Taking the time to learn about these sorts of compression methods is well worth it, as once you start loading assets of any appreciable scale or number, the savings in asset loading times can add up to be significant, turning what might have been a noticable jarring pause or stutter into something much less noticable.

Think about it, with hardware texture formats, not only are you not having to decode the PNG on the CPU, but you're also literally uploading less data to the GPU overall, since it can be transferred in a compressed form.

gmueckl · 22m ago
It's not so much the upload time/bandwidth, but some of the lossy compression algos are really slow.
reactordev · 3h ago
BS, Blender exports KTX2, your engine supports KTX2, Gimp exports DDS/KTX2, Substance Painter exports DDS/KTX2, three.js has a KTX2 converter.

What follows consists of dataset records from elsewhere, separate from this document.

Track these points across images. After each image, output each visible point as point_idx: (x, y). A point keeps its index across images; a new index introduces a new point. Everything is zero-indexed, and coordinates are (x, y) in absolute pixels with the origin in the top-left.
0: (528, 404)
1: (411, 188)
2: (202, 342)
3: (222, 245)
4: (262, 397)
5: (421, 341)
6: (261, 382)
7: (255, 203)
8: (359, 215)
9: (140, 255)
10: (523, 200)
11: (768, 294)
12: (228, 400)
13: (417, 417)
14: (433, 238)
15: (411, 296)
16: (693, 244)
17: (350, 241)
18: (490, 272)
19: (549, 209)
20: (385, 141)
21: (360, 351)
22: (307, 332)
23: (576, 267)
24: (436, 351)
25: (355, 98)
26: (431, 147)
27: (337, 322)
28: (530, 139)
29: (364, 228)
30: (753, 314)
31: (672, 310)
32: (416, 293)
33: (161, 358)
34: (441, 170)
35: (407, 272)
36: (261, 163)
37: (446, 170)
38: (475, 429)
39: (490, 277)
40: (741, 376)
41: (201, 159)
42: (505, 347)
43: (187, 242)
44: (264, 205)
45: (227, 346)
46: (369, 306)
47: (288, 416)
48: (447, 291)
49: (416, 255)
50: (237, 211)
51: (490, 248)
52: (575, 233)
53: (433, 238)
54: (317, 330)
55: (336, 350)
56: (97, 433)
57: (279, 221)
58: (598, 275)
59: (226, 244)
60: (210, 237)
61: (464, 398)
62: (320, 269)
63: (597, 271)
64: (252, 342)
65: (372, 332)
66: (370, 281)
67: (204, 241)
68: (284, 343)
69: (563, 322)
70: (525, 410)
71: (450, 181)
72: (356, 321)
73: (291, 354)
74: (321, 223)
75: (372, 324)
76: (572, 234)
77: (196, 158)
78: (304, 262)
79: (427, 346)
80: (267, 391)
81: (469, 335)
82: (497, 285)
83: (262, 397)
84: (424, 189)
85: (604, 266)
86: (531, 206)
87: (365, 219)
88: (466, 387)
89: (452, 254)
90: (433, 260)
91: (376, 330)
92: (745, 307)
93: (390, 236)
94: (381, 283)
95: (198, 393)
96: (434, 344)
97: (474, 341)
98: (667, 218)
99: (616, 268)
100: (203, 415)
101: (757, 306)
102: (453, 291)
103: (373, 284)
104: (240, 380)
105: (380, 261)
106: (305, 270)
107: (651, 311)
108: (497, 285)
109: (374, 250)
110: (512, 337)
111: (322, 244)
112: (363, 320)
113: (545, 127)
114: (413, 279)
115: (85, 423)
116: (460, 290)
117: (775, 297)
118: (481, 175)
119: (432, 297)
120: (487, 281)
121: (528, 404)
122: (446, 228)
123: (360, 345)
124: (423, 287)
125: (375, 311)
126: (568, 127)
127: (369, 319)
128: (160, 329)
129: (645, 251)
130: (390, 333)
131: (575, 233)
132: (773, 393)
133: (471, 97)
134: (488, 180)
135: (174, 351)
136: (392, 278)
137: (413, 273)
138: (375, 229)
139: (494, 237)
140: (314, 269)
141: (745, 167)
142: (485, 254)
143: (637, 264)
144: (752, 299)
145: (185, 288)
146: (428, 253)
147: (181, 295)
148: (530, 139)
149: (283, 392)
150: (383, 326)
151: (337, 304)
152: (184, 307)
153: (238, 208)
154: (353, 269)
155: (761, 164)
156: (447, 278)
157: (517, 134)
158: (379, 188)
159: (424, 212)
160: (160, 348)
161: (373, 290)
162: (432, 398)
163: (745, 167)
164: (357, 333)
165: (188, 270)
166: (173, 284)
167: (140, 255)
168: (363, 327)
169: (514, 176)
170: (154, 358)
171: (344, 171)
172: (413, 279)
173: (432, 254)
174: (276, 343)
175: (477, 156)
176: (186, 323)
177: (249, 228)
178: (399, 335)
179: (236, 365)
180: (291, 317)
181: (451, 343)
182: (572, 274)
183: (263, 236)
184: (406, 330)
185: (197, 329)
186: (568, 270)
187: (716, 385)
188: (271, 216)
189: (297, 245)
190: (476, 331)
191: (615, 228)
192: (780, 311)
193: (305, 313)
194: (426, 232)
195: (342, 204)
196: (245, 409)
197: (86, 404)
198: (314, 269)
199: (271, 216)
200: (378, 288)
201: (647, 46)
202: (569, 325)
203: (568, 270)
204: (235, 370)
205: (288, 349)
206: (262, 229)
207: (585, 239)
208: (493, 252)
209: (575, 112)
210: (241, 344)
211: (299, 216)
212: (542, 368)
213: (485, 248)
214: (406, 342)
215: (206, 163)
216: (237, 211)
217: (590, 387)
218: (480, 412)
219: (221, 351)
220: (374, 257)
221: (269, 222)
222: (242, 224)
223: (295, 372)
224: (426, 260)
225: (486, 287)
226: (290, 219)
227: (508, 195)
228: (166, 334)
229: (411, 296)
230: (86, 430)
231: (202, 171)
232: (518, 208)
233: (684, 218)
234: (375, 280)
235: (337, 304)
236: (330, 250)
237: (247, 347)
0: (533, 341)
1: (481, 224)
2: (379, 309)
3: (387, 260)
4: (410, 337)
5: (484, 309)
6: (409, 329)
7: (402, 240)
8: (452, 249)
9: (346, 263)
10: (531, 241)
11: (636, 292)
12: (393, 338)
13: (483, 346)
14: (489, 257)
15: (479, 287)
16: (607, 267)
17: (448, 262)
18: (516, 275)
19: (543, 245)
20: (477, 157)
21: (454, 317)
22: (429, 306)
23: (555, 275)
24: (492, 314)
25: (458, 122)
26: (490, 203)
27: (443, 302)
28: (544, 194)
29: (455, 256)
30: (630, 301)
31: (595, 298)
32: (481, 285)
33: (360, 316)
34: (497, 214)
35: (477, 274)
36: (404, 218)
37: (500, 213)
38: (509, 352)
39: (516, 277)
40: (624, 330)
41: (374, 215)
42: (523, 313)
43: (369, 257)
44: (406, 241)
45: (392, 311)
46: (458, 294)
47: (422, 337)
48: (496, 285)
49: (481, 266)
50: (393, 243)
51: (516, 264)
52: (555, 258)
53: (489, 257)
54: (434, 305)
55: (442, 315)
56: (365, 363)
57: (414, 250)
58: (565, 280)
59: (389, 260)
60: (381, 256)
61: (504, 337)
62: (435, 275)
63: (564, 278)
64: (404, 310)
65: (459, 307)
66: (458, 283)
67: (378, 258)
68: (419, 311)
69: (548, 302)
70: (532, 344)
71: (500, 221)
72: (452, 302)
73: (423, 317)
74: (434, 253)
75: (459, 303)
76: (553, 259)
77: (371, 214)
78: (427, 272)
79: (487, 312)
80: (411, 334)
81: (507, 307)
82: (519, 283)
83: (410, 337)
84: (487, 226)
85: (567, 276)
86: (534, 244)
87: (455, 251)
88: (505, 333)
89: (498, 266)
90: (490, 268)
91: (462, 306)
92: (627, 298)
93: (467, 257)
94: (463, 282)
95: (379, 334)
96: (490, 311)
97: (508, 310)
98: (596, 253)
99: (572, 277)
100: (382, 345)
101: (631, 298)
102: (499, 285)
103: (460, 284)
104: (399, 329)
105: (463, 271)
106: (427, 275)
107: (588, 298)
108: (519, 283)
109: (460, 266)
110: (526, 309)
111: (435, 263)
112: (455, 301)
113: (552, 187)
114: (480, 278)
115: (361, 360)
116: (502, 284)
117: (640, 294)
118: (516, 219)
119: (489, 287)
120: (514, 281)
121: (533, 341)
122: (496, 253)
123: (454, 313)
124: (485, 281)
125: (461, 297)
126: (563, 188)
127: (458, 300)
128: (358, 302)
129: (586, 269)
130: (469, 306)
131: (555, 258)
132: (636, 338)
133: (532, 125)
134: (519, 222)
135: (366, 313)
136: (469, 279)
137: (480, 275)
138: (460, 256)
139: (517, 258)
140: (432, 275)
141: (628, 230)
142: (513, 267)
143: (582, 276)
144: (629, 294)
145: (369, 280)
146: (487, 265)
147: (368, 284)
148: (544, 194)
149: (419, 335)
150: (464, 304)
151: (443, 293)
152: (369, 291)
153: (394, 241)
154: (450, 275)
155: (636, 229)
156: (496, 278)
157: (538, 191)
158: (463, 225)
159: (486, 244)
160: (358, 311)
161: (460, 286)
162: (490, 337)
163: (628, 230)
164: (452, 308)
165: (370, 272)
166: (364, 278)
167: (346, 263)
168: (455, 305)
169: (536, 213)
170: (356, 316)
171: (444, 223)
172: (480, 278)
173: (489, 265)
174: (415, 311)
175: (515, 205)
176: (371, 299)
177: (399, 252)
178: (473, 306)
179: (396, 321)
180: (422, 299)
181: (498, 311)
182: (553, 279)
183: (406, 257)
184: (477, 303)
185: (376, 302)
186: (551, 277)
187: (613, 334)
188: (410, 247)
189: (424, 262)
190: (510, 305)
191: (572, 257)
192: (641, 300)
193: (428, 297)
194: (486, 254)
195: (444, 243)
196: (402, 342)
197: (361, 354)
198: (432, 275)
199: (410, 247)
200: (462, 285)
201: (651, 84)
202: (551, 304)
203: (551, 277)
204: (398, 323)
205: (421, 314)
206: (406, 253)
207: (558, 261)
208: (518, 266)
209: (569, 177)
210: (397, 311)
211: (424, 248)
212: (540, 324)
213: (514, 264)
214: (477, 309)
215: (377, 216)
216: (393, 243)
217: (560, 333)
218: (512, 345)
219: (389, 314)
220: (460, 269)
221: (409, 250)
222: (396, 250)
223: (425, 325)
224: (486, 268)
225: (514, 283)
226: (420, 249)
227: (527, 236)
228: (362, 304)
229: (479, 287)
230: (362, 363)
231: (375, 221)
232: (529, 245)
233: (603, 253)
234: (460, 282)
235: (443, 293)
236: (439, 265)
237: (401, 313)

Using image formats for texture formats is amateur game development. PNG’s are fine for icons or UI or while you’re still trying to figure out what you’re doing. Once you know, you switch to a faster, no translation required, texture formats that load faster, support physical layers, compression, and are already in BGRA format.

socalgal2 · 3h ago
You should always start from source IMO.

> Blender exports KTX2, your engine supports KTX2, Gimp exports DDS/KTX2, Substance Painter exports DDS/KTX2, three.js has a KTX2 converter.

If you're manually doing this conversion from source images to shipping formats your wasting your artist's time, AND, you'll likely lose the source images since people will generally only give you what's needed to build. "Hey, could you tweak building-wall-12.ktx?" "No, It was made in Photoshop and I can't find the file with the 60 layers so no, I can't tweak. Sorry"

reactordev · 2h ago
In this case, the source are TIFF's, pulled from the company texture CDN... I agree you start with high resolution sources but you don't ship lower resolution PNGs unless you're on an indie game or making a browser game.